* _Exercise material_
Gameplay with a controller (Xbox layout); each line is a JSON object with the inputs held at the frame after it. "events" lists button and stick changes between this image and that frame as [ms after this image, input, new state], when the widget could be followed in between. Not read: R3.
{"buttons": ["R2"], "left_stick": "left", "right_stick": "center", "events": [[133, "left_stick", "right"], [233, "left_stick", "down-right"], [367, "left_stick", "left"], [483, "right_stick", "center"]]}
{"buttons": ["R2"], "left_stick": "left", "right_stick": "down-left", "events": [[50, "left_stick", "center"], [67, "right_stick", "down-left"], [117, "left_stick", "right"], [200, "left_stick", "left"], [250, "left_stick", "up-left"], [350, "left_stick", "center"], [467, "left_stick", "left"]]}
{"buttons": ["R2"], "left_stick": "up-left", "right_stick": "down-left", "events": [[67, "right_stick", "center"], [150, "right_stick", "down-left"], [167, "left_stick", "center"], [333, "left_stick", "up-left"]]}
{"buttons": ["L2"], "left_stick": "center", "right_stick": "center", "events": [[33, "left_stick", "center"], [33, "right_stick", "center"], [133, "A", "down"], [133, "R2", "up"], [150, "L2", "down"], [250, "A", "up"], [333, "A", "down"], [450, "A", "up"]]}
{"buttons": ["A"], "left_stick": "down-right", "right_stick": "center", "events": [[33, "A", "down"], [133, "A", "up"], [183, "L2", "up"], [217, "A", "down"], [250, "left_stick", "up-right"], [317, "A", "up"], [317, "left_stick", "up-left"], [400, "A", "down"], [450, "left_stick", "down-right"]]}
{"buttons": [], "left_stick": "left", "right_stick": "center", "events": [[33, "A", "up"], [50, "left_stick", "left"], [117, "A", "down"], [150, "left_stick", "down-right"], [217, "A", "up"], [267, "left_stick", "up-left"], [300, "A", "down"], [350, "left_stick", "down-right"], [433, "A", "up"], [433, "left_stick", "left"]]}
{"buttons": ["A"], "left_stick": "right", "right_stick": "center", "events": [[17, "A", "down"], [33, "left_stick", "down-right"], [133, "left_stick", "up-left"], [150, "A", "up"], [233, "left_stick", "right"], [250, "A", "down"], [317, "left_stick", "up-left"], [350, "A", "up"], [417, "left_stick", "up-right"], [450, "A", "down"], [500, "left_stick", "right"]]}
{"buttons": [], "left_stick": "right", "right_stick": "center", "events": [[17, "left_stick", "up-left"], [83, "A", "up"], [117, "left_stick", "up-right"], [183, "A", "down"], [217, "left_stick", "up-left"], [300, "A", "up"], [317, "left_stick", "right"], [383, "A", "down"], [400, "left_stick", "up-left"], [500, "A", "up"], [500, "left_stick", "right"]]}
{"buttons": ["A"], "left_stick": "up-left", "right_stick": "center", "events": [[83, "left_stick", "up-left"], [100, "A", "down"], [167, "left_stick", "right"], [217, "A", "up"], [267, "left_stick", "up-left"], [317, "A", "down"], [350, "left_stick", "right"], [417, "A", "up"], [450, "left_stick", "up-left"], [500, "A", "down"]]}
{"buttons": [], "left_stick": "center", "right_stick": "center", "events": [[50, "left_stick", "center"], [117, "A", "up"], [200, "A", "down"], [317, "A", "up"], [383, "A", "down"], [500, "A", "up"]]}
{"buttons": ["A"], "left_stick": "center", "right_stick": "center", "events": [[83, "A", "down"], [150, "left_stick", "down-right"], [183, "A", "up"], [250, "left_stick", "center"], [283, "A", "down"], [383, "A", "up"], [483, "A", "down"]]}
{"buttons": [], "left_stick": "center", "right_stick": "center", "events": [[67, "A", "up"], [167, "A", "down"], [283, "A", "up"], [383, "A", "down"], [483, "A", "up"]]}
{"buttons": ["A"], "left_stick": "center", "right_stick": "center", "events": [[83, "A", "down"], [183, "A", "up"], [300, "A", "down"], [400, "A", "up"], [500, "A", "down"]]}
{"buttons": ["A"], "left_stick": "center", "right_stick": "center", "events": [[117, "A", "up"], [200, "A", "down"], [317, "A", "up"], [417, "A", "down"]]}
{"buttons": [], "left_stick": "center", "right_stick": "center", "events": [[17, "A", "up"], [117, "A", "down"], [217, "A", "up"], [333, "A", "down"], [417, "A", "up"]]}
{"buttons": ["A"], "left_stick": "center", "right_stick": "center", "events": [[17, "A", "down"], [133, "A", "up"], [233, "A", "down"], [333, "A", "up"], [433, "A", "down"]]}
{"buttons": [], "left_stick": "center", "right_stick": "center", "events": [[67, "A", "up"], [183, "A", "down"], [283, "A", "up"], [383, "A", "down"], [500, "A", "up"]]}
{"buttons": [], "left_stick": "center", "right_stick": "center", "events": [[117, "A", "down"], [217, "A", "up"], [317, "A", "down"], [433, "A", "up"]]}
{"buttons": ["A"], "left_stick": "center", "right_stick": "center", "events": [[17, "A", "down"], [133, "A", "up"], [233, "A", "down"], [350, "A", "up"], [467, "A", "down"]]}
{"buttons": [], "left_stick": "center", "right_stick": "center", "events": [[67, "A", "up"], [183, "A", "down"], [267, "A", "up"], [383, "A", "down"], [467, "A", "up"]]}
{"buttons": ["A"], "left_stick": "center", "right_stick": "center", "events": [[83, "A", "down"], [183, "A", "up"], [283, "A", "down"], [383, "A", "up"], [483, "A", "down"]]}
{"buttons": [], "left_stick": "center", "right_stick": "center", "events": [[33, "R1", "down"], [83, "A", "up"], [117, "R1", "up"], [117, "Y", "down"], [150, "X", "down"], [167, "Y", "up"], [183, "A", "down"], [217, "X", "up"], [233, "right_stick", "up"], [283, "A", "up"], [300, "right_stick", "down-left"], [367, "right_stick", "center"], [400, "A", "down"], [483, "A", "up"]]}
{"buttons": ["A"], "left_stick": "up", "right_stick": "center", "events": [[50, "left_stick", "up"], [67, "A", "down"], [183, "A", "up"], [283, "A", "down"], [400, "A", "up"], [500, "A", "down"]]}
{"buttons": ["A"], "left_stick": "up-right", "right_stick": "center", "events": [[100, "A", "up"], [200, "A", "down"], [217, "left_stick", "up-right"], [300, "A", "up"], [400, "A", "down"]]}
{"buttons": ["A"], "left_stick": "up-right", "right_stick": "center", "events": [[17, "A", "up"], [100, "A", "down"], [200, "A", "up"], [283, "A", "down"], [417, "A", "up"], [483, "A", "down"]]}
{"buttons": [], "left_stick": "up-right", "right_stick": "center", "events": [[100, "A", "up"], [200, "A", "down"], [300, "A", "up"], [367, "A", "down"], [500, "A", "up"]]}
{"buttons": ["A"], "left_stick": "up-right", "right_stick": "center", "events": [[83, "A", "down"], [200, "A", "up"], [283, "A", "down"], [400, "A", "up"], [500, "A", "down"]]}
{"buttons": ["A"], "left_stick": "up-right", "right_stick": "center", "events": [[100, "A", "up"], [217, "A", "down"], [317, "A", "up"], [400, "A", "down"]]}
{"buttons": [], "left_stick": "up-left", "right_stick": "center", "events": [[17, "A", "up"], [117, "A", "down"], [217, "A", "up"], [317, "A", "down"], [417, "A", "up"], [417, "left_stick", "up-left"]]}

* _Task_
Exactly reproduce every line of the records.

* _Output of the exercise_
Gameplay with a controller (Xbox layout); each line is a JSON object with the inputs held at the frame after it. "events" lists button and stick changes between this image and that frame as [ms after this image, input, new state], when the widget could be followed in between. Not read: R3.
{"buttons": ["R2"], "left_stick": "left", "right_stick": "center", "events": [[133, "left_stick", "right"], [233, "left_stick", "down-right"], [367, "left_stick", "left"], [483, "right_stick", "center"]]}
{"buttons": ["R2"], "left_stick": "left", "right_stick": "down-left", "events": [[50, "left_stick", "center"], [67, "right_stick", "down-left"], [117, "left_stick", "right"], [200, "left_stick", "left"], [250, "left_stick", "up-left"], [350, "left_stick", "center"], [467, "left_stick", "left"]]}
{"buttons": ["R2"], "left_stick": "up-left", "right_stick": "down-left", "events": [[67, "right_stick", "center"], [150, "right_stick", "down-left"], [167, "left_stick", "center"], [333, "left_stick", "up-left"]]}
{"buttons": ["L2"], "left_stick": "center", "right_stick": "center", "events": [[33, "left_stick", "center"], [33, "right_stick", "center"], [133, "A", "down"], [133, "R2", "up"], [150, "L2", "down"], [250, "A", "up"], [333, "A", "down"], [450, "A", "up"]]}
{"buttons": ["A"], "left_stick": "down-right", "right_stick": "center", "events": [[33, "A", "down"], [133, "A", "up"], [183, "L2", "up"], [217, "A", "down"], [250, "left_stick", "up-right"], [317, "A", "up"], [317, "left_stick", "up-left"], [400, "A", "down"], [450, "left_stick", "down-right"]]}
{"buttons": [], "left_stick": "left", "right_stick": "center", "events": [[33, "A", "up"], [50, "left_stick", "left"], [117, "A", "down"], [150, "left_stick", "down-right"], [217, "A", "up"], [267, "left_stick", "up-left"], [300, "A", "down"], [350, "left_stick", "down-right"], [433, "A", "up"], [433, "left_stick", "left"]]}
{"buttons": ["A"], "left_stick": "right", "right_stick": "center", "events": [[17, "A", "down"], [33, "left_stick", "down-right"], [133, "left_stick", "up-left"], [150, "A", "up"], [233, "left_stick", "right"], [250, "A", "down"], [317, "left_stick", "up-left"], [350, "A", "up"], [417, "left_stick", "up-right"], [450, "A", "down"], [500, "left_stick", "right"]]}
{"buttons": [], "left_stick": "right", "right_stick": "center", "events": [[17, "left_stick", "up-left"], [83, "A", "up"], [117, "left_stick", "up-right"], [183, "A", "down"], [217, "left_stick", "up-left"], [300, "A", "up"], [317, "left_stick", "right"], [383, "A", "down"], [400, "left_stick", "up-left"], [500, "A", "up"], [500, "left_stick", "right"]]}
{"buttons": ["A"], "left_stick": "up-left", "right_stick": "center", "events": [[83, "left_stick", "up-left"], [100, "A", "down"], [167, "left_stick", "right"], [217, "A", "up"], [267, "left_stick", "up-left"], [317, "A", "down"], [350, "left_stick", "right"], [417, "A", "up"], [450, "left_stick", "up-left"], [500, "A", "down"]]}
{"buttons": [], "left_stick": "center", "right_stick": "center", "events": [[50, "left_stick", "center"], [117, "A", "up"], [200, "A", "down"], [317, "A", "up"], [383, "A", "down"], [500, "A", "up"]]}
{"buttons": ["A"], "left_stick": "center", "right_stick": "center", "events": [[83, "A", "down"], [150, "left_stick", "down-right"], [183, "A", "up"], [250, "left_stick", "center"], [283, "A", "down"], [383, "A", "up"], [483, "A", "down"]]}
{"buttons": [], "left_stick": "center", "right_stick": "center", "events": [[67, "A", "up"], [167, "A", "down"], [283, "A", "up"], [383, "A", "down"], [483, "A", "up"]]}
{"buttons": ["A"], "left_stick": "center", "right_stick": "center", "events": [[83, "A", "down"], [183, "A", "up"], [300, "A", "down"], [400, "A", "up"], [500, "A", "down"]]}
{"buttons": ["A"], "left_stick": "center", "right_stick": "center", "events": [[117, "A", "up"], [200, "A", "down"], [317, "A", "up"], [417, "A", "down"]]}
{"buttons": [], "left_stick": "center", "right_stick": "center", "events": [[17, "A", "up"], [117, "A", "down"], [217, "A", "up"], [333, "A", "down"], [417, "A", "up"]]}
{"buttons": ["A"], "left_stick": "center", "right_stick": "center", "events": [[17, "A", "down"], [133, "A", "up"], [233, "A", "down"], [333, "A", "up"], [433, "A", "down"]]}
{"buttons": [], "left_stick": "center", "right_stick": "center", "events": [[67, "A", "up"], [183, "A", "down"], [283, "A", "up"], [383, "A", "down"], [500, "A", "up"]]}
{"buttons": [], "left_stick": "center", "right_stick": "center", "events": [[117, "A", "down"], [217, "A", "up"], [317, "A", "down"], [433, "A", "up"]]}
{"buttons": ["A"], "left_stick": "center", "right_stick": "center", "events": [[17, "A", "down"], [133, "A", "up"], [233, "A", "down"], [350, "A", "up"], [467, "A", "down"]]}
{"buttons": [], "left_stick": "center", "right_stick": "center", "events": [[67, "A", "up"], [183, "A", "down"], [267, "A", "up"], [383, "A", "down"], [467, "A", "up"]]}
{"buttons": ["A"], "left_stick": "center", "right_stick": "center", "events": [[83, "A", "down"], [183, "A", "up"], [283, "A", "down"], [383, "A", "up"], [483, "A", "down"]]}
{"buttons": [], "left_stick": "center", "right_stick": "center", "events": [[33, "R1", "down"], [83, "A", "up"], [117, "R1", "up"], [117, "Y", "down"], [150, "X", "down"], [167, "Y", "up"], [183, "A", "down"], [217, "X", "up"], [233, "right_stick", "up"], [283, "A", "up"], [300, "right_stick", "down-left"], [367, "right_stick", "center"], [400, "A", "down"], [483, "A", "up"]]}
{"buttons": ["A"], "left_stick": "up", "right_stick": "center", "events": [[50, "left_stick", "up"], [67, "A", "down"], [183, "A", "up"], [283, "A", "down"], [400, "A", "up"], [500, "A", "down"]]}
{"buttons": ["A"], "left_stick": "up-right", "right_stick": "center", "events": [[100, "A", "up"], [200, "A", "down"], [217, "left_stick", "up-right"], [300, "A", "up"], [400, "A", "down"]]}
{"buttons": ["A"], "left_stick": "up-right", "right_stick": "center", "events": [[17, "A", "up"], [100, "A", "down"], [200, "A", "up"], [283, "A", "down"], [417, "A", "up"], [483, "A", "down"]]}
{"buttons": [], "left_stick": "up-right", "right_stick": "center", "events": [[100, "A", "up"], [200, "A", "down"], [300, "A", "up"], [367, "A", "down"], [500, "A", "up"]]}
{"buttons": ["A"], "left_stick": "up-right", "right_stick": "center", "events": [[83, "A", "down"], [200, "A", "up"], [283, "A", "down"], [400, "A", "up"], [500, "A", "down"]]}
{"buttons": ["A"], "left_stick": "up-right", "right_stick": "center", "events": [[100, "A", "up"], [217, "A", "down"], [317, "A", "up"], [400, "A", "down"]]}
{"buttons": [], "left_stick": "up-left", "right_stick": "center", "events": [[17, "A", "up"], [117, "A", "down"], [217, "A", "up"], [317, "A", "down"], [417, "A", "up"], [417, "left_stick", "up-left"]]}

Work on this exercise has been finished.